EXCERPTED TEXT:

┌──

CivilsWisdom.
Updated · Today
Economics May 26, 2026 5 min read Daily brief · #5 of 25

IBC 2.0 takes effect as MCA notifies major insolvency reforms

The Ministry of Corporate Affairs (MCA) has notified the operational provisions of the Insolvency and Bankruptcy Code (Amendment) Act, 2026 (which received p...


What Happened

  • The Ministry of Corporate Affairs (MCA) has notified the operational provisions of the Insolvency and Bankruptcy Code (Amendment) Act, 2026 (which received presidential assent on April 6, 2026), bringing the major reforms into effect.
  • The central reform is the introduction of the Creditor-Initiated Insolvency Resolution Process (CIIRP) — a new Chapter IV-A (Sections 58A to 58K) that allows notified financial creditors to initiate insolvency proceedings with the corporate debtor continuing to manage operations (debtor-in-possession model).
  • The Amendment also introduces the legal foundation for group insolvency (Section 59A), allowing coordinated insolvency proceedings for interconnected corporate groups.
  • Other key changes: mandatory admission of CIRP petitions when default is proved, expansion of the "look-back" period for avoidance transactions to two years, and penalties for frivolous cases.
  • Experts note these changes shift the balance of power decisively toward creditors — particularly financial creditors — in insolvency proceedings.

Static Topic Bridges

Insolvency and Bankruptcy Code, 2016 — Background and Architecture

The Insolvency and Bankruptcy Code (IBC), 2016 was a landmark reform that consolidated India's fragmented insolvency framework. Before the IBC, insolvency matters were scattered across multiple laws: the Companies Act, the Sick Industrial Companies (Special Provisions) Act (SICA), the Recovery of Debts Due to Banks and Financial Institutions Act (RDDBFI Act), and the SARFAESI Act, 2002.

  • Enacted as Act No. 31 of 2016, the IBC applies to companies, limited liability partnerships, partnership firms, and individuals.

└──

DATA EXCERPTS:
┌──

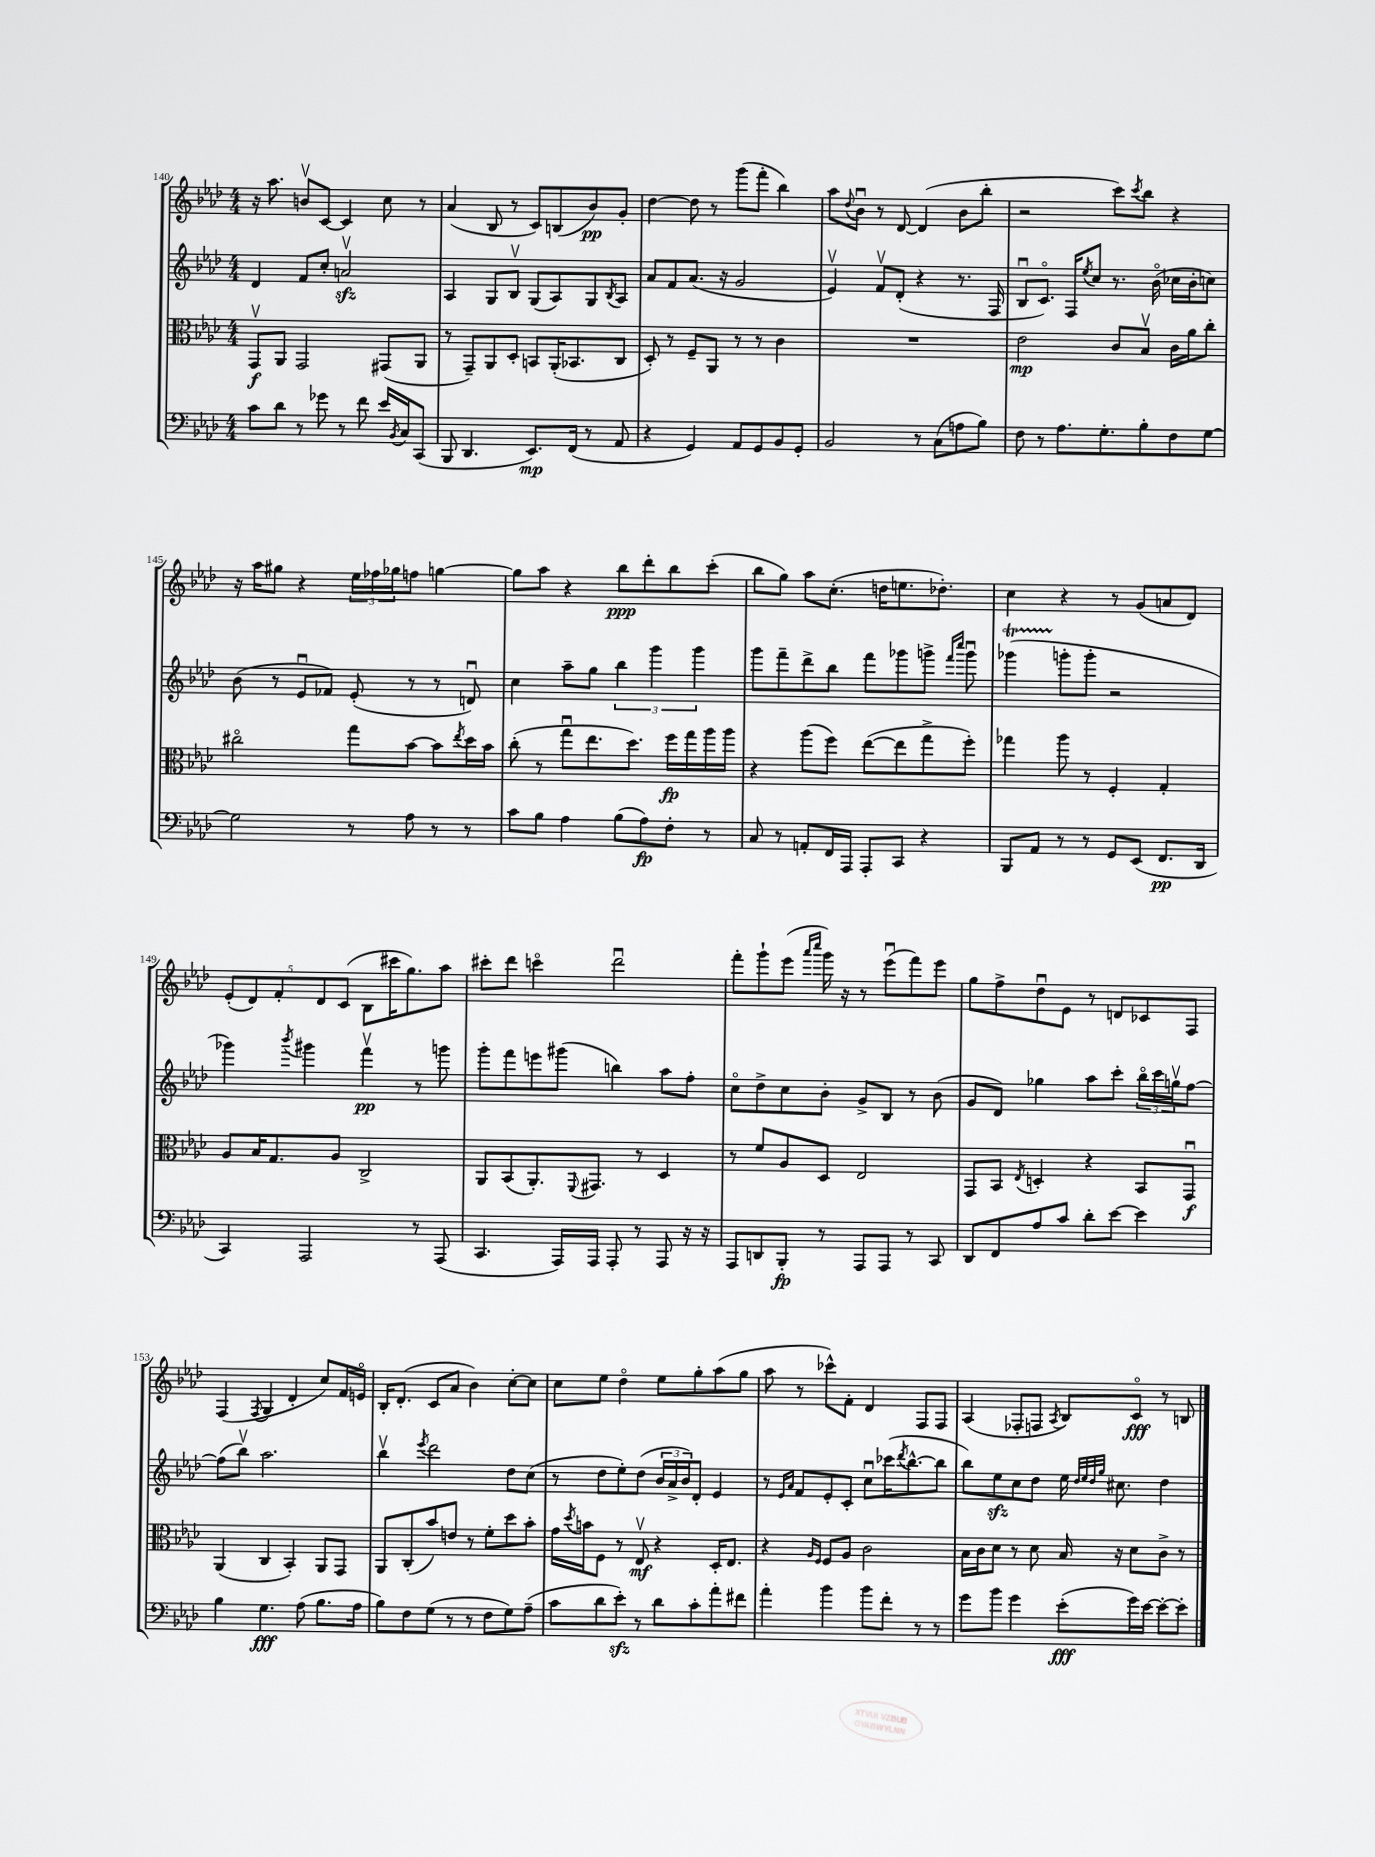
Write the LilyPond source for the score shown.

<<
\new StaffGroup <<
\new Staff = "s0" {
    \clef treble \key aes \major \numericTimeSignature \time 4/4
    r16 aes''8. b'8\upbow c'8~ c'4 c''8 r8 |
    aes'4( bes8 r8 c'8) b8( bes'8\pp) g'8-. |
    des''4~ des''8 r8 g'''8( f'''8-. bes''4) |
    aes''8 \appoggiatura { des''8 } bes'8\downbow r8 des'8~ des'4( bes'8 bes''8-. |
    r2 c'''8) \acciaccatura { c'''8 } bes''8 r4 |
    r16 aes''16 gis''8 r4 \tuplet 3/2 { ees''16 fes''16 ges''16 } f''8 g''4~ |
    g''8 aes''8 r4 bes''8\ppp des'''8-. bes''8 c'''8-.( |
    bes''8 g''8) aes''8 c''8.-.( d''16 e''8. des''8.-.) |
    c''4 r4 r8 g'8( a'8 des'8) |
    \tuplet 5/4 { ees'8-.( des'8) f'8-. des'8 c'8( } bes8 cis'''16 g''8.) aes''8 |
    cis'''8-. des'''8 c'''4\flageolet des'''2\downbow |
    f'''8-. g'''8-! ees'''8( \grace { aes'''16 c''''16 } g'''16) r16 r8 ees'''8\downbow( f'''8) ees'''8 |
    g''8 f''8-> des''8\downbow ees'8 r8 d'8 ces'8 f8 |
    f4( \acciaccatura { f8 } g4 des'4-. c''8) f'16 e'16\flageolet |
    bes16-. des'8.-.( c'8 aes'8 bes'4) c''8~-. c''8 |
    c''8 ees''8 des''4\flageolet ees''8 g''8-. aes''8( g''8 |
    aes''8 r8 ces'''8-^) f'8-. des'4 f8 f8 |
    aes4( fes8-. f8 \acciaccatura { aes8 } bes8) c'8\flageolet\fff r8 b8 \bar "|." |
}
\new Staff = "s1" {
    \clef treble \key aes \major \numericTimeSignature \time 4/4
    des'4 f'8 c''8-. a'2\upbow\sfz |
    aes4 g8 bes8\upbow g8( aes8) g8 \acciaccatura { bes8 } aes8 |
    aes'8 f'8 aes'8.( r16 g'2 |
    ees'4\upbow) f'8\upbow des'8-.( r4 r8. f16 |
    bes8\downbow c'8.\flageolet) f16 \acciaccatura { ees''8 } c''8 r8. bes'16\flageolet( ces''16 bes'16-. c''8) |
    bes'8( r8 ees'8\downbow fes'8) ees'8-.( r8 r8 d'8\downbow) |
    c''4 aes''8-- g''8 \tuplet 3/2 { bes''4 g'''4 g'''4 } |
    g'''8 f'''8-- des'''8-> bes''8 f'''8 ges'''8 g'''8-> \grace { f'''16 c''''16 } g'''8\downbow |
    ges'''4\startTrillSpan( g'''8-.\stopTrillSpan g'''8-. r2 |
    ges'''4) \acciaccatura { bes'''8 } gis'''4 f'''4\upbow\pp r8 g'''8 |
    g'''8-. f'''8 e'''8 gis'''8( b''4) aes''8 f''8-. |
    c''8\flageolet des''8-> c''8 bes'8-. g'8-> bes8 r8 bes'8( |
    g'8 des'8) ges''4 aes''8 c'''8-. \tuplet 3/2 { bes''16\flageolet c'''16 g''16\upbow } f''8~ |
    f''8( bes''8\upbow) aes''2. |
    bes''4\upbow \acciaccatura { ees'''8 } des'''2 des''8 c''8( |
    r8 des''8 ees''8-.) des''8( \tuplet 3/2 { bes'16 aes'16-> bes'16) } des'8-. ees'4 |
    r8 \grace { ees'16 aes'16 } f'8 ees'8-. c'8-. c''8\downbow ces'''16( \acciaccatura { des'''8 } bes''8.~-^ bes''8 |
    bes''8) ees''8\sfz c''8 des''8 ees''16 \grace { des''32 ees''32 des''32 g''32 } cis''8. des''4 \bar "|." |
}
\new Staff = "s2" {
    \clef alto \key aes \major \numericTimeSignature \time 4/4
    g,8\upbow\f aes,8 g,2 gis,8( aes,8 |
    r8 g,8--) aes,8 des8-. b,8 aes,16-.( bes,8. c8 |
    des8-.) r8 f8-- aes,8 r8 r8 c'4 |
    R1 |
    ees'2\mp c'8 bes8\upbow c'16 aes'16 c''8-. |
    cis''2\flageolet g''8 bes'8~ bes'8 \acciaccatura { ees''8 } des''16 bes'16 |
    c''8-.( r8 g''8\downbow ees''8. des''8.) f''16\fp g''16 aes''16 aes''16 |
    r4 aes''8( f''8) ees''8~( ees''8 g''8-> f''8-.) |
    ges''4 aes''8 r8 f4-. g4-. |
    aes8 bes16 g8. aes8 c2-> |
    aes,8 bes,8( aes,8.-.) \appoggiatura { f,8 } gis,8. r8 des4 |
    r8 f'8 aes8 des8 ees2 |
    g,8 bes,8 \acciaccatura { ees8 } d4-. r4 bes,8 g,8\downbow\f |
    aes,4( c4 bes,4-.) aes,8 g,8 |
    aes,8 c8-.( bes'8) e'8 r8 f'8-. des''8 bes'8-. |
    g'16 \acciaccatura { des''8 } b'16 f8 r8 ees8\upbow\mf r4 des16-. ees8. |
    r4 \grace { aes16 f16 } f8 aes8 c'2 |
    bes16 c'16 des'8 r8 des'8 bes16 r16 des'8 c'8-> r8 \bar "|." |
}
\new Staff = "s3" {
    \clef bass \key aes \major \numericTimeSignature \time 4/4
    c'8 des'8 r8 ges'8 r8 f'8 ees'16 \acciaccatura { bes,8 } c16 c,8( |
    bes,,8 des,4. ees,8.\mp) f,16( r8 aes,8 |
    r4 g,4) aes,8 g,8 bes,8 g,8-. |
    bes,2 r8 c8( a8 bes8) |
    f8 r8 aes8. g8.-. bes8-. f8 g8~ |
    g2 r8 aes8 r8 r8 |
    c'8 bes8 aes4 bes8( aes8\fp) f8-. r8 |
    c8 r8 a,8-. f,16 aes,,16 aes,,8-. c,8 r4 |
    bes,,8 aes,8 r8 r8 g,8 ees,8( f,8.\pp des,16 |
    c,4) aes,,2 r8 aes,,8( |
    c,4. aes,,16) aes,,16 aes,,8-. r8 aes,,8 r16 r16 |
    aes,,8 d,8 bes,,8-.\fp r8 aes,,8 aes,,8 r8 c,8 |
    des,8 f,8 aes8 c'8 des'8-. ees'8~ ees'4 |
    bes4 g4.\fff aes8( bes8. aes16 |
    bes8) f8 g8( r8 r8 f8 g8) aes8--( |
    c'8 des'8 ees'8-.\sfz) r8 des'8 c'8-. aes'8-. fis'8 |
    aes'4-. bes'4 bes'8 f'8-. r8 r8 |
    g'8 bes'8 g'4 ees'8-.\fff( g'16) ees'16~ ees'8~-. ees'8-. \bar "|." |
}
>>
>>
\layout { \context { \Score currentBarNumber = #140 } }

└──

THE TASK:
Retype the insolvency reform brief from "CivilsWisdom." up to and including "reforms into effect.". The items were drawn from a separate source and are unrelated to the text.

FINISHED EXERCISE:
CivilsWisdom.
Updated · Today
Economics May 26, 2026 5 min read Daily brief · #5 of 25

IBC 2.0 takes effect as MCA notifies major insolvency reforms

The Ministry of Corporate Affairs (MCA) has notified the operational provisions of the Insolvency and Bankruptcy Code (Amendment) Act, 2026 (which received p...


What Happened

  • The Ministry of Corporate Affairs (MCA) has notified the operational provisions of the Insolvency and Bankruptcy Code (Amendment) Act, 2026 (which received presidential assent on April 6, 2026), bringing the major reforms into effect.